Entries in depression (2)
In weakness, darkness and sorrow...
Too many of my friends are struggling and in pain these days, it seems. "Tough economy" doesn't begin to describe what it means to find yourself out of work, interminably, after years of sharing your expertise, experience and dedication. It doesn't touch what it means to drag yourself to a job you live in gut-wrenching fear of losing, or one where the ground feels shaky under your feet. And it doesn't hint at the corrosive anguish of wondering how the hell you will make ends meet, for months or years on end.
This is a "tough topic" in Lent, when we are called traditionally to fasting, prayer and almsgiving. That last one in particular: What are we called to do for "the poor" when we worry about meeting our own needs and those of our families? I sometimes want to shake Jesus and remind him that the "lilies of the field" never had to feed or educate their kids, pay for health care, or survive retirement. Yes, I know—giving alms can involve "time and talent" as well as, or instead of, "treasure." But it can be tempting to despair that your time and talent are valued by no one, at least in worldly coin. No easy answers, except that it sucks, and that by now I have a stumbling hope that God is closest to us when things suck the worst.

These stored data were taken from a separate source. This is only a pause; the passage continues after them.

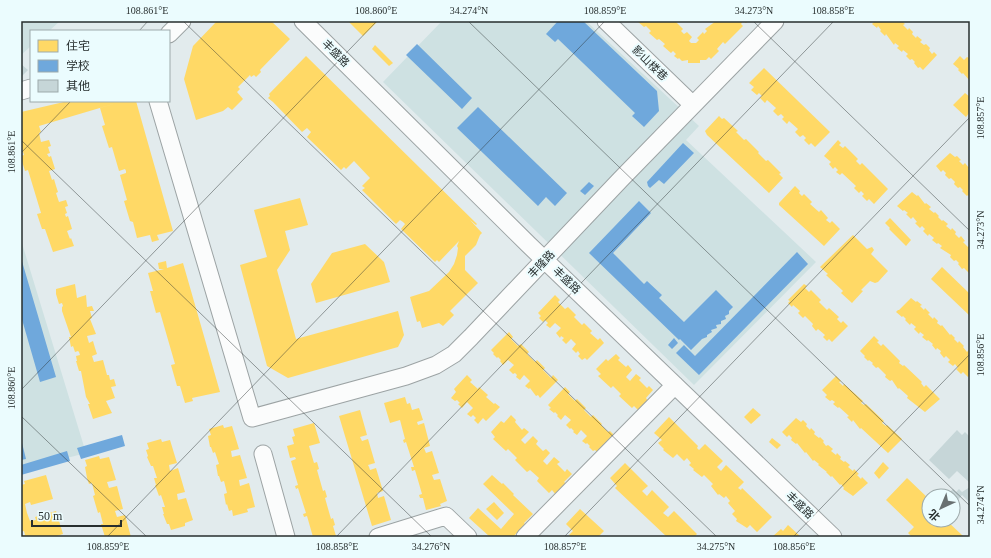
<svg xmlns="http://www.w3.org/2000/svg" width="991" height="558" viewBox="0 0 991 558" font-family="'Times New Roman','Noto Sans SC',serif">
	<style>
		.built { fill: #cee1e2 }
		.homes { fill: #ffd966 }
		.schools { fill: #6fa8dc }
		.building { fill: #c6d6d8 }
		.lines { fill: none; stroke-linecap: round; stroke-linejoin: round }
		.minor-casing { stroke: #9ca3a4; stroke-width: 19 }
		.minor { stroke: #fbfcfc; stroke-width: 17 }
		.ticks { fill: none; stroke: #272e2e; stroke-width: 1; stroke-opacity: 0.45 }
		.labels { text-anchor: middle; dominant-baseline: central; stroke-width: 4; stroke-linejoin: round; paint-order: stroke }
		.street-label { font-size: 11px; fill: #272e2e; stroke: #ebfcfe }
		.neatline { fill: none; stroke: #272e2e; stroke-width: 1.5 }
		.ticks-label { font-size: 10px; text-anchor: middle; fill: #272e2e }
	</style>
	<rect width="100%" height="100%" fill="#e2ebed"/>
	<!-- built -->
	<path class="built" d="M21 21H60L49 31H31V46L21 55Z
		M442 21H586L699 126 686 140 816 262 694 385 383 82Z
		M21 240 86 453 21 470Z"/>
	<!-- homes -->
	<path class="homes" d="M217 21H271L290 39 260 70 261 72 256 77 254 75 251 77 250 75 238 87 240 89 237 92 243 99 232 110 228 107 223 111 196 120 184 79 193 46Z
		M348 21H378L363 36Z
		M637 21H675L683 29 681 31 684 34 687 32 692 37 689 41 691 43H696L699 40 697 38 703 32 704 34 707 31 705 29 716 21H748L746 23 743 21 741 24 743 26 725 44 723 42 717 49 719 51 711 59 709 57 706 60H700V63H688V60L682 61 679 58 678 59 674 56 676 54 673 51 671 53 663 46 665 44 659 39 657 40 649 33 651 31 646 26 644 27Z
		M873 21H902L905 24 903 25 908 30 909 28 913 32 912 34 916 38 917 36 922 40 920 42 924 45 926 44 930 48 929 50 932 54 934 52 937 55 923 70 920 67 918 68 914 63 915 62 912 59 910 60 906 56 908 54 903 50 902 52 897 48 899 46 895 43 894 45 886 34 885 36 880 31 881 30 878 26 877 28 872 24 874 22Z
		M375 45 393 63 389 66 372 49Z
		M306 56 477 224 476 225 470 220 482 233 480 235 476 245 465 256V270L478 283 450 311 454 315 443 326 439 323 422 328 420 321 417 322 410 297 429 291 449 272 454 264 457 255 458 248 457 246 459 241 439 262 437 260 435 262 401 229 405 224 403 222 400 220 396 224 362 190 365 188 362 186 370 178 354 161 346 169 344 167 341 170 307 137 311 132 307 128 302 132 273 102 268 98 270 96 269 94Z
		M960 56 964 60 967 57 969 58 970 57V81L963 73 962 74 958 70 959 69 953 64Z
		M764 68 830 132 815 147 811 143 809 145 804 140 806 138 803 135 800 137 795 132 798 129 789 121 787 124 782 119 784 117 781 114 778 116 773 111 776 108 767 100 765 103 760 98 762 96 759 93 757 95 751 90 754 87 749 83Z
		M965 93 970 97V112L966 117 953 105Z
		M68 101H136L173 231 157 235 159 240 152 242 150 235 137 238 133 222 130 221 124 201 127 200 120 175 126 173V171L125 169 119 171 112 147 109 148 102 126 105 125 100 108 120 102 39 126 41 132 39 133 41 142 49 140 51 146 48 147 50 153 47 154 49 157 51 156 55 169 49 171 52 180 54 179 56 186 58 192 56 193 59 202 66 200 68 206 65 207 67 213 65 214 66 217 68 216 72 229 67 231 70 239 71 238 74 246 53 252 45 229H42L37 214 41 213 28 170 25 171 21 158V156L24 155 21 145V112Z
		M719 116 722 119 724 118 738 131 736 132 744 140 746 139 759 152 758 153 766 161 768 160 781 173 779 174 783 178 769 193 707 135 705 131Z
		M838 140 841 143 839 145 843 148 845 146 858 159 856 161 860 165 862 163 888 189 874 204 869 199 867 201 862 196 864 194 861 191 859 193 854 188 856 186 842 173 840 175 836 172 838 170 835 167 833 169 829 164 831 162 824 156Z
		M950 153 955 157 957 156 961 160 959 161 963 165 965 163 969 168 968 169 970 172V197L968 195 967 196 962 191 963 190 960 187 958 188 954 184 955 182 951 178 949 179 945 175 946 173 943 170 941 172 936 166Z
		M795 186 800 191 799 193 802 196 804 194 812 202 810 204 819 212 821 210 828 218 826 220 830 223 832 221 840 229 824 246 779 205V203Z
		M912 192 917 196 918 195 925 204 926 203 931 207 929 209 934 213 935 212 939 216 938 217 942 221 943 220 948 224 946 226 951 230 952 228 956 232 955 234 959 238 961 236 965 241 963 242 968 247 970 245V274L964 268 962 269 958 264 959 263 956 260 954 261 950 257 951 255 940 248 942 246 938 243 937 244 932 240 934 238 929 234 928 236 923 231 925 229 922 226 920 228 915 223 917 222 913 217 911 219 906 214 908 213 904 210 903 211 897 206Z
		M300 198 308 225 285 231 290 250 277 270 296 339 398 311 404 335 398 347 288 378 267 366 240 265 267 257 254 210Z
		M890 218 911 240 906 246 889 229 890 228 885 223Z
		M853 235 867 249 872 247 874 250 871 254 888 271 878 282 875 283 870 281 861 290 863 291 852 303 841 293 843 291 826 275 828 274 820 267Z
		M365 244 384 262 390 282 316 303 311 284 332 253Z
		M166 261 167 268 183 263 220 392 192 398 193 401 185 403 180 386H177L171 365 175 364 160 312 156 313 150 291H153L148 273 164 269H159L158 263Z
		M942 267 970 294V316L931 279Z
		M75 284 77 298 86 295 87 307 92 306 94 311H90L92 318 90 319 96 334 87 336 89 343 93 341 95 348 97 354 92 356 94 362 103 360 107 375H109L110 380 114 379 116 386 111 387 115 398 106 401 112 413 93 419 88 404H90L86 397 81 371H79L76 361H77L76 356 80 355 79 352 78 351 75 352 73 346 71 347 69 337H71L62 311V307L63 306 62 303 59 304 56 294V289Z
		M804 284 807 286 805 288 809 292 811 290 821 300 819 302 827 310 829 308 839 317 837 319 841 323 843 321 848 326 832 342 829 339 827 341 823 337 825 335 818 329 816 331 812 326 813 324 805 316 803 318 798 313 800 311 793 305 792 307 788 303 790 301 788 300Z
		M555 295 560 300 558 302 565 309 568 307 576 315 574 317 582 325 584 323 592 331 590 333 598 340 600 338 604 343 587 360 585 358 582 360 578 356 580 354 578 351 576 353 572 349 576 344 571 339 566 344 562 340 564 338 561 336 560 338 556 333 561 328 555 323 550 328 546 325 548 323 545 320 543 322 539 318 541 316 538 313Z
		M911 298 916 302 917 301 922 305 920 306 924 310 925 308 930 313 928 314 933 319 934 317 938 321 937 323 941 326 942 325 950 335 951 334 955 338 954 339 958 343 959 341 964 346 963 347 967 352 969 350 970 351V374L968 377 963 372 961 374 956 369 958 368 955 364 953 366 948 362 950 360 946 356 944 358 940 353 941 351 937 348 936 350 932 345 933 344 928 340 927 341 922 337 924 335 920 332 919 334 914 329 916 327 911 323 910 325 905 320 906 319 903 316 902 317 896 312 898 310H899Z
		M509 332 513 337 511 339 518 346 521 344 529 352 527 354 535 362 537 360 545 368 543 370 551 378 553 375 558 380 540 398 538 395 536 396 530 388 529 389 525 386 530 381 524 375 520 380 516 377 517 375 515 373 513 374 509 370 514 365 508 360 503 365 500 361 501 360 498 357 497 358 493 354 494 353 491 350Z
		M874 336 879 341 877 342 881 346 883 344 900 361 899 363 903 366 904 365 922 382 921 383 924 387 926 385 940 399 925 412 907 398 908 396 899 388 898 389 892 380 890 381 885 377 886 375 878 367 876 368 872 364 873 363 869 360 868 361 864 357 865 356 860 351Z
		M616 354 620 358 618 360 626 367 628 365 632 370 626 377 630 381 636 374 641 378 639 380 647 388 649 386 653 390 646 398 648 401 638 410 634 406 632 408 619 396 621 394 613 386 611 388 598 376 601 374 596 369 606 359 608 361Z
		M467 375 472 380 470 382 478 389 479 387 488 395 486 397 494 404 495 403 500 407 486 421 483 418 478 424 474 420 476 418 473 415 471 417 467 414 473 408 467 402 462 408 458 404 460 403 457 400 455 401 451 398 456 392 454 389Z
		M836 376 841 381 839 382 843 386 844 384 863 401 861 403 864 405 866 404 884 421 882 423 886 426 887 425 902 439 888 453 861 428 860 429 853 420 852 422 847 417 849 416 839 407 838 408 833 404 835 402 832 400 830 401 825 397 827 395 822 390Z
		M565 387 570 392 568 394 575 401 577 399 586 408 584 410 591 417 593 415 602 424 601 425 608 432 610 431 614 435 598 453 595 450 593 451 589 447 590 446 587 443 586 444 582 441 587 436 581 430 577 435 573 432 574 431 571 428 570 429 566 425 571 420 565 415 561 420 557 416 558 415 555 412 554 413 549 409 551 408 548 405Z
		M405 397 407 404 410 403 412 410 419 408 423 420 417 422 418 425 424 423 430 446 424 448 426 453 432 451 439 473 432 475 434 480 440 479 447 501 440 504 441 506 426 510 423 498H420L419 495 422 494 415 470 412 471 411 467H414L406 442 404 443 403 440 405 439 400 420 390 423 384 403Z
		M753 408 761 415 751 424 744 417Z
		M360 410 367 435 360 437 362 441 368 439 375 463 368 465 369 467 370 470 376 468 383 491 377 493 378 498 384 496 391 520 372 526 339 416Z
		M511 415 516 420 515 422 522 430 524 428 529 432 521 440 525 444 533 436 538 441 536 444 543 451 546 449 550 453 543 461 547 465 554 457 560 462 557 464 565 472 567 469 572 474 564 482 567 484 556 495 552 490 549 493 537 481 539 478 530 470 527 472 515 460 517 458 508 449 506 451 493 439 495 437 491 432 501 421 504 423Z
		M669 417 698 446 697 448 699 450 705 444 723 461 717 467 721 471 726 465 744 482 738 488 741 490 742 488 772 517 757 532 750 525 747 528 736 521 737 519 732 514 735 511 728 503 730 501 726 496 724 498 719 494 718 495 711 486 713 484 704 475 702 477 693 470 694 469 689 465 691 463 687 458 684 461 677 454 673 458 663 450 664 449 658 443 662 440 654 433Z
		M796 418 801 422 803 420 807 424 806 426 810 430 811 428 815 432 814 434 819 438 820 437 824 441 823 442 826 446 828 445 833 449 831 451 836 455 837 453 841 457 840 459 844 462 845 461 850 465 848 467 853 471 854 469 859 474 857 475 861 479 862 477 868 483 853 496 843 489 844 488 841 484 840 485 832 476 831 477 826 472H827L818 465 819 464 814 460 813 461 806 452 805 453 797 443 796 444 791 440 792 438 789 435 787 437 782 432Z
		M314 423 320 443 309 446 314 463 317 462 319 469 317 470 323 491 325 490 327 497 325 498 331 519 333 518 335 525 333 526 336 536 333 537H313L307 516 304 517 303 514 306 513 298 488 296 489 295 486 298 485 291 461 296 459 295 457 290 458 287 446 294 444 292 437 295 436 293 429Z
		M223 425 224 428 232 426 239 449 231 451 232 457 240 455 247 478 239 480 240 486 249 483 255 507 247 509 248 512 233 516 232 510 229 511 227 504 226 505 224 494 227 493 224 481 221 482 219 476H218L216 465 219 464 215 452 213 453 211 447H210L208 436 211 435 209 429Z
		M772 438 781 445 777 449 769 442Z
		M161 439 162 442 170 440 177 463 169 465 170 471 178 468 185 492 177 494 178 500 186 498 193 520 185 523V526L171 530 169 524H167L163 514H164L162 507H165L161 495 159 496 155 485H156L154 478H157L153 466H151L147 457 148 456 146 450 149 449 147 443Z
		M99 456 100 459 109 457 116 480 107 482 109 488 117 486 123 509 115 511 117 517 125 515 131 537H105L101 524H103L100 512 98 513 93 496 95 495 92 483 89 484 87 478 85 467 87 466 85 460Z
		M883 462 889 468 879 479 874 473Z
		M625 463 648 486 642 491 647 496 652 490 669 507 663 513 668 517 674 511 697 534 694 537H667L615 488 617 486 610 478Z
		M46 475 53 499 31 505 30 502 25 504 27 513 30 521 36 520 35 517 56 511 63 534 54 537H21V536L25 535 24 531 21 532V485L25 484 24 481Z
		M492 475 502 484 503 483 514 494 513 495 533 514 524 523 521 520 525 524 513 537H490L469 518 478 508 501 529 514 514 483 484Z
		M907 478 929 499V520H946L963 536 961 537H912L908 533 914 527 886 500Z
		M494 502 504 513 497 520 486 509Z
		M580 509 604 531 598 537H572L569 535 573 531 566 524Z
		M788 525 801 537H772L781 529 783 531Z"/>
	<!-- schools -->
	<path class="schools" d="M558 21H583L657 91 659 111 644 127 632 116 635 113 558 39 555 42 546 34Z
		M417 44 472 98 462 109 406 55Z
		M478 107 567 193 555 206 546 197 538 206 457 128Z
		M683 143 694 153 664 184 659 180 650 188 648 186 647 182Z
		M589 182 594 186 585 195 580 191Z
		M639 201 651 213 613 253 644 284 647 281 662 295 659 298 684 322 716 290 733 307 729 311V314L725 316 726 319 721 321V324L716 325 717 328 711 330 712 332 707 335V337L702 339 691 350 680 339 679 340 589 253Z
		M797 252 808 264 699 375 676 353 684 345 695 356Z
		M21 258 56 377 40 382 21 316Z
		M674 338 678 343 672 349 668 345Z
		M122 435 125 446 81 459 77 448Z
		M21 439 26 459 21 460Z
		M67 451 70 461 21 475V465Z"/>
	<!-- building -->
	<path class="building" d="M21 64 28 70 21 77Z
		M957 430 962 435 965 432 970 437V483L957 471 949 479 929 460Z
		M970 487V503L962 495 958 500 953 495 946 496 953 489 956 492 959 489 962 492Z"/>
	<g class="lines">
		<defs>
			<path id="minor" d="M303 21 529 245 833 537
				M606 21 693 105
				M169 34 182 21
				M21 91 31 88
				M158 101 252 418 406 376 436 365 454 354 471 337 621 179 775 21
				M263 454 286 537
				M378 537 446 516 468 537
				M525 537 675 385"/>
		</defs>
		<!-- minor casing -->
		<use href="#minor" class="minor-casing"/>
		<!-- minor -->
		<use href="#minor" class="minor"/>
	</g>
	<!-- ticks -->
	<path class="ticks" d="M183 21 717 537M468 21 970 506M753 21 970 231M139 31 148 21M21 140 432 537M21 153 71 101M21 390 377 21M21 416 147 537M107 537 605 21M336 537 834 21M564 537 970 117M793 537 970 354"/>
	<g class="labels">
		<!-- street labels -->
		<g class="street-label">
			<text transform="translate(336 53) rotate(45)">丰盛路</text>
			<text transform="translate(650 63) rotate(44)">影山楼巷</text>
			<text transform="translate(541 264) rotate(-47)">丰隆路</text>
			<text transform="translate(567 280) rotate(44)">丰盛路</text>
			<text transform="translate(800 505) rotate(44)">丰盛路</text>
		</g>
	</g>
	<!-- border -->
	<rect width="991" height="558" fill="none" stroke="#ebfcfe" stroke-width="44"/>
	<!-- legend -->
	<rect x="30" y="30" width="140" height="72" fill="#ebfcfe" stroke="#9daaab"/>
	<rect x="38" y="40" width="20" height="12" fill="#ffd966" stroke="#9daaab"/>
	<text x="66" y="50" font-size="12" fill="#272e2e">住宅</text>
	<rect x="38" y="60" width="20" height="12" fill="#6fa8dc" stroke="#9daaab"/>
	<text x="66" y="70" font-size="12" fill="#272e2e">学校</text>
	<rect x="38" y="80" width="20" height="12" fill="#c6d6d8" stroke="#9daaab"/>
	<text x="66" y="90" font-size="12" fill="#272e2e">其他</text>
	<!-- north arrow -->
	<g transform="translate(941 508) rotate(224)"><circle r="19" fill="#ebfcfe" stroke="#9daaab"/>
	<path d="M0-3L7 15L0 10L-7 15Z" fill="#687071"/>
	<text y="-6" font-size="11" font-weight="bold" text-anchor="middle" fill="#272e2e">北</text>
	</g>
	<!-- scale -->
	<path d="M32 520v6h89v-6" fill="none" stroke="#272e2e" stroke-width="2"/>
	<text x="38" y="520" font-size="12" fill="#272e2e" stroke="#ebfcfe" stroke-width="3" paint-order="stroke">50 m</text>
	<rect x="22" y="22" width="947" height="514" class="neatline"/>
	<g class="ticks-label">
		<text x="147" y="14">108.861°E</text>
		<text x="376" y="14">108.860°E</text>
		<text x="469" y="14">34.274°N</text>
		<text x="605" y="14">108.859°E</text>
		<text x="754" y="14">34.273°N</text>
		<text x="833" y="14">108.858°E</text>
		<text transform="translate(980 118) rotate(-90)" y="4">108.857°E</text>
		<text transform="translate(11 152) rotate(-90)" y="4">108.861°E</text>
		<text transform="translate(980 230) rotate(-90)" y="4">34.273°N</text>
		<text transform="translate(980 355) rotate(-90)" y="4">108.856°E</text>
		<text transform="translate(11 388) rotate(-90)" y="4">108.860°E</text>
		<text transform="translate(980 505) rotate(-90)" y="4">34.274°N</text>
		<text x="108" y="550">108.859°E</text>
		<text x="337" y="550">108.858°E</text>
		<text x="431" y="550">34.276°N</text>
		<text x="565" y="550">108.857°E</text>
		<text x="716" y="550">34.275°N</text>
		<text x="794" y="550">108.856°E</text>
	</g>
</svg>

Here is a morning prayer steeped in the hope of compassion. As someone who struggles horribly with mornings, I love its acknowledgement that some days will be harder than others. Thanks to Mary Margaret Cannon of my faith community, the Oratory Church of St. Boniface, for posting it online today; it is attributed to St. Boniface, a British missionary to Germanic tribes who once hacked down an oak tree worshipped by pagans and who surely had his share of discouragement.
Eternal God,
the refuge of all your children,
in our weakness, you are our strength,
in our darkness, you are our light,
in our sorrow, you are our comfort and peace.
May we always live in your presence,
and serve you in our daily lives;
through Jesus Christ our Lord. Amen.
Get down with it
Just, wow. I was going to post my absolutely favorite, butt-kickingest anti-depression prayer right up front in Lent...and I discover it is actually a Lenten prayer! Not for Roman Catholics, but for our Eastern Orthodox brethren. Folks, I give you:
The Prayer of St. Ephrem the Syrian
O Lord and Master of my life, keep from me the spirit of indifference and discouragement, lust of power and idle chatter. [kneel, bow, or prostration]
Instead, grant to me, Your servant, the spirit of wholeness of being, humble-mindedness, patience and love. [kneel, bow, etc.]
O Lord and King, grant me the grace to be aware of my sins and not to judge my brother; for You are blessed now and ever and forever. Amen. [kneel, bow, etc.]
St. Ephrem the Syrian is a Doctor of the Church who lived in present-day Turkey from about 306 to 370 AD. He wrote in the Syriac language and was a prolific author of hymns, many composed to combat the rampant heresies of his day; they would be sung by all-female choirs playing lyres, which sounds a lot more interesting than CCD class.
The prayer above, however, was composed by his later admirers, who admired him so much that they would make stuff up and sign it "Ephrem the Syrian," apparently. (Even then, imitation was the sincerest form of flattery.) What makes this prayer kick butt, of course, are the moves prescribed within. Apparently some Eastern believers bow from the waist and others actually do the whole flat-on-the-floor thing. I would tell you what I do, but then I'd have to kill you. (Hint: I have osteoarthritis of the knee, so it's nothing worthy of The DaVinci Code.) However, any kind of moves you can do accomplish a twofold purpose:
1. You wake up and focus.
2. You feel like an idiot.
3. Oh, yes, three is: Because of (2), you "pray in your room in secret" just like Jesus ordered. Which is kind of cool.
For those of us who suffer from depression, the prayer contains a powerful appeal to avoid "acedia," the dreaded monastic spiritual affliction of just not giving a crap about anything (certainly not about religious practice). This concept is a rich and tricky one, since acedia mutated into the better-known deadly sin of sloth, and it's hard enough dealing with the biochemical burden of depression without mixing it up with a deadly sin. The spiritual author Kathleen Norris explores this conundrum at rambling but sometimes illuminating length in her book Acedia & Me: A Marriage, Monks, and a Writer's Life.
The rubrics (physical positions) prescribed in the prayer seem designed with depression sufferers in mind. Sometimes, you just need to get moving. (The wise prankster St. Philip Neri once had a melancholic young man approach him for spiritual direction; instead, Philip lit out for the streets of Rome, saying, "Run with me!" to the astonished young man. A personal trainer for the soul!)
If you're not ready for bowing or prostration, crank this up; it's a Little Richard rarity. I don't know if St. Ephrem would have approved, but I suspect St. Philip would've loved it.